(SOURCE DATA)

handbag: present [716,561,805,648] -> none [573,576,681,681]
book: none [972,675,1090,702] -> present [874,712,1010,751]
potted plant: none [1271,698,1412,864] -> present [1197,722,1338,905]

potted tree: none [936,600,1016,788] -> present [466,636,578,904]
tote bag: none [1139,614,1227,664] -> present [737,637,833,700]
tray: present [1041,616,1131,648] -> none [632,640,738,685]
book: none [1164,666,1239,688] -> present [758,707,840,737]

(End SOURCE DATA)

Exactly and exclusively, repeat the lines from the line that contains "potted plant: none" through the end of the records, both ends included.

potted plant: none [1271,698,1412,864] -> present [1197,722,1338,905]

potted tree: none [936,600,1016,788] -> present [466,636,578,904]
tote bag: none [1139,614,1227,664] -> present [737,637,833,700]
tray: present [1041,616,1131,648] -> none [632,640,738,685]
book: none [1164,666,1239,688] -> present [758,707,840,737]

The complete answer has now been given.